Trochanteric bursitis is a difficult topic to perform a literature review because this diagnosis implies a very specific problem (i.e., inflammation of the trochanteric bursa), but in clinical practice, the term is used more broadly to encompass lateral hip pain of multiple causes. This has led some clinicians to apply the term “Greater Trochanter Pain Syndrome” to this diagnosis rather than “bursitis”.  The authors note that it is challenging to compare studies on trochanteric bursitis treatment given the lack of universal diagnostic criteria and the results of this review should be interpreted with that in mind. Although 9 studies looked at injection treatment, there is no mention of what structures were injected. Both injection of the bursa itself as well as injection of the surrounding stabilizing musculature and tendons of the hip are used in clinical practice, and the efficacy of these injections may differ. Although the 2 studies on shock-wave therapy appear superior to other conservative treatments with better overall VAS and HHS improvements, only one of the studies demonstrated improvement that was statistically significant and the other study had a low level of evidence. The data suggesting that operative treatments are superior to a more conservative approach should also be interpreted with caution. The surgical techniques reported in the studies are all very different and include procedures to address the bursa itself (bursectomy) as well as the surrounding soft tissue (muscle/tendon debridement ± repair).  A possible explanation for the superiority of operative management versus non-operative treatment may arise from the fact that surgeons are only operating on patients with radiographically diagnosed bursitis while non-operative measures may be offered to patients with less specific lateral hip pain. What we can learn from this article is that nonsurgical interventions work for some patients and surgical interventions work for some patients with lateral hip pain. What we need to do now is further delineate what’s causing the hip pain. “Trochanteric bursitis” is a deceivingly simple term for a complex problem and its unclear which interventions might be best for particular case presentations.
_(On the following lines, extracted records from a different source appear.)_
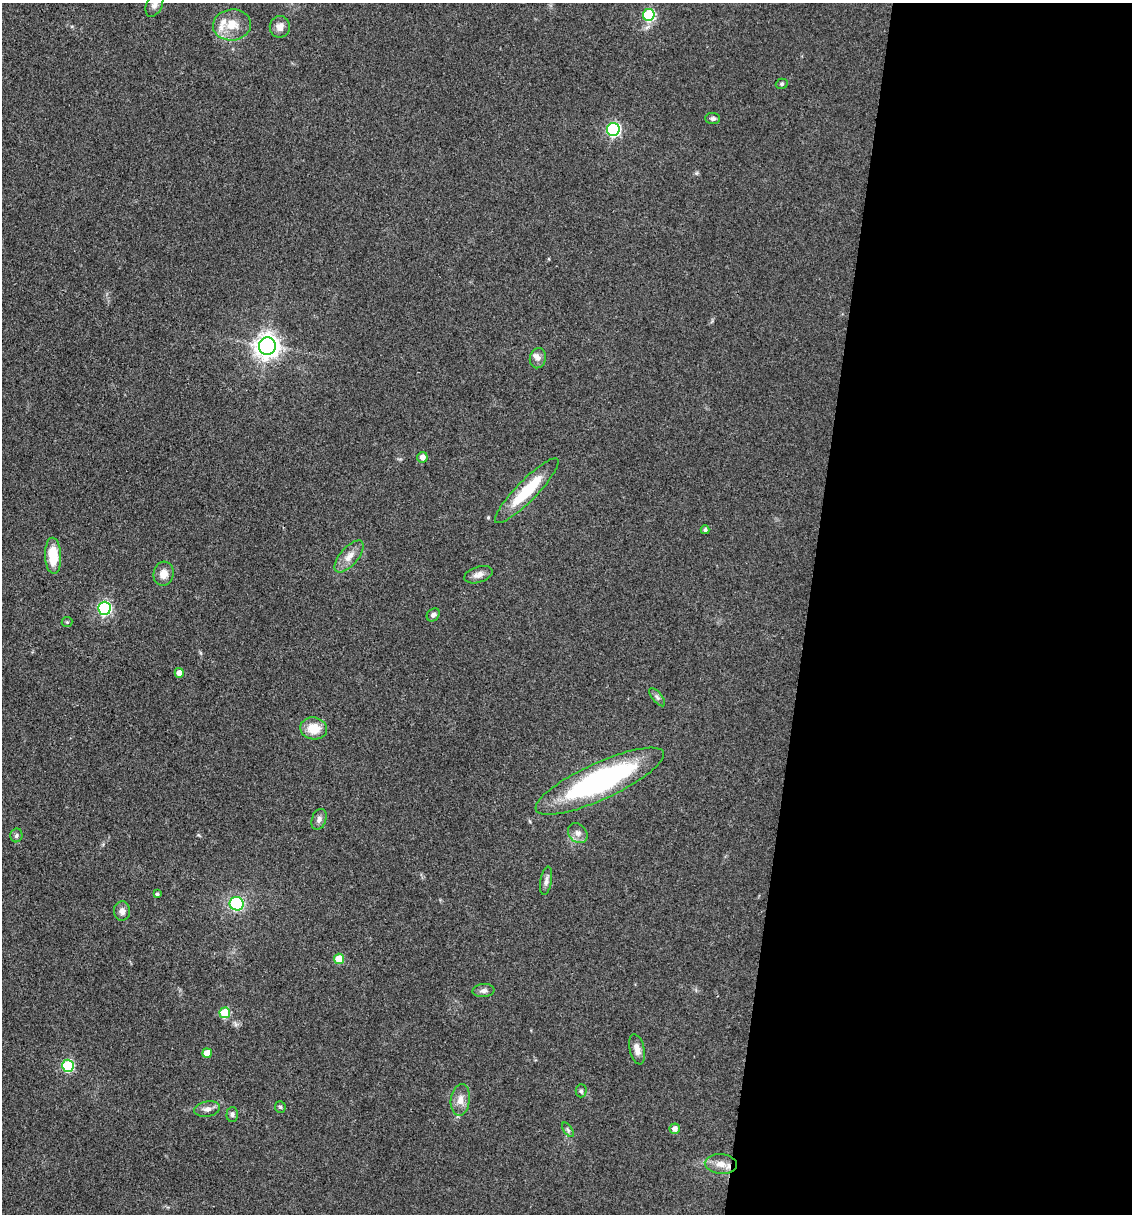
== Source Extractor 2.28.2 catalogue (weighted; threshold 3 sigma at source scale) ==
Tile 12 of 4 x 4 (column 4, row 3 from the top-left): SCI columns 3625-4754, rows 1214-2425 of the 4873 x 4848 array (HDU 1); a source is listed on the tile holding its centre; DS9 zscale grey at full resolution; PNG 1134 x 1216 px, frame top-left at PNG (2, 3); each listed source drawn as its Kron ellipse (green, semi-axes under 4 px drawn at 4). Shown black and unused: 29% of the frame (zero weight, under 3 of 4 exposures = <1% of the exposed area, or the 3 px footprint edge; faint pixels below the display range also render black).
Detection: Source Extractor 2.28.2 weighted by HDU 2 'WHT'; one run over the whole footprint, this tile lists its part. Background 0.149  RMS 0.0071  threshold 0.032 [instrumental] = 3 sigma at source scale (4.5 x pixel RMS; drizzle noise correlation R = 1.50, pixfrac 1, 0.05/0.05 arcsec/px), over >= 5 px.
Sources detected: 46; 2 inside a brighter listed object's ellipse — not listed separately; the other 44 listed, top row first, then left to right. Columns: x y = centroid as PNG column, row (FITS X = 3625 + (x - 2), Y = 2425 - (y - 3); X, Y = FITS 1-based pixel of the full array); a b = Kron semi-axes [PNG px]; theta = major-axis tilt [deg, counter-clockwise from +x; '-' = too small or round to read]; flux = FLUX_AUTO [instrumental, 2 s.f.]
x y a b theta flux
154 4 13 8 65 3.9
649 15 6 6 - 52
232 25 19 15 6 14
280 27 10 10 - 5.3
782 84 6 5 - 1.3
713 118 7 5 -4 1.9
613 129 6 6 - 120
267 346 9 8 - 540
538 358 10 8 77 3.1
422 457 5 5 - 4.5
527 491 44 10 45 32
705 530 4 4 - 1.5
53 556 18 8 -88 19
349 556 20 9 49 6.9
164 574 12 10 76 7.3
478 575 15 8 18 4.4
104 608 6 6 - 120
433 615 7 5 45 2
67 622 5 5 - 0.99
179 673 5 4 - 5.2
657 697 11 5 -51 2
314 728 13 11 -11 14
600 781 70 18 25 140
319 819 11 7 71 2.9
578 833 11 8 -46 4
16 835 7 6 - 1.6
546 881 14 5 80 3.1
157 894 4 3 - 1.2
236 904 7 6 - 62
122 911 9 8 - 3.6
339 959 5 5 - 19
483 991 11 6 6 2.7
225 1013 5 5 - 31
637 1049 15 7 -76 5
207 1053 4 4 - 7.2
68 1066 6 6 - 66
581 1091 6 5 - 1.6
460 1100 16 9 82 6.3
280 1107 6 5 - 1.1
207 1109 13 7 9 3.7
232 1114 7 6 - 1.8
675 1129 5 5 - 3.9
568 1130 8 4 -55 1.5
721 1164 16 10 -5 7.5
Isophote crosses this tile's border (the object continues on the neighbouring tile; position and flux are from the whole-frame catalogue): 1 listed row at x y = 154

Written by: Hallie Labrador, Marc Harwood
Reviewed by: Jeffrey Driban



Lustenberger DP, Ng VY, Best TM, & Ellis TJ (2011). Efficacy of treatment of trochanteric bursitis: a systematic review. Clinical journal of sport medicine, 21 (5), 447-53 PMID: 21814140

3 comments:

Mark Sutherlin said...

I enjoyed reading this article, as I agree with the statement that we probable are treating more lateral hip pain that true trochanteric bursitis. Being the first systematic review in this area, hopefully research can address some of the current limitations with treatment and injury management in this area. I find the current results interesting in that there were only two randomized controlled trials in the non operative treatments, with the majority being case series. Also when looking at the results of operative studies many of these studies have very low treatment numbers. I would be curious if the surgical studies were able to identify a true bursitis prior to operative management and how clinicians arrived at their assessment in the nonoperative studies. Additionally, I believe that future studies should focus on more patient oriented outcomes, looking across both short and long term durations to see if changes occur over time. Overall, interesting article and would be curious to see where future research continues following this systematic review.

Hallie Labrador said...

Agreed - there are many possible directions for research in this area. This article highlights some holes in the current literature on lateral hip pain/ trochanteric bursitis as you point out. Functional outcomes seems to be the hot area in research these days, so hopefully, we'll see more on this topic soon.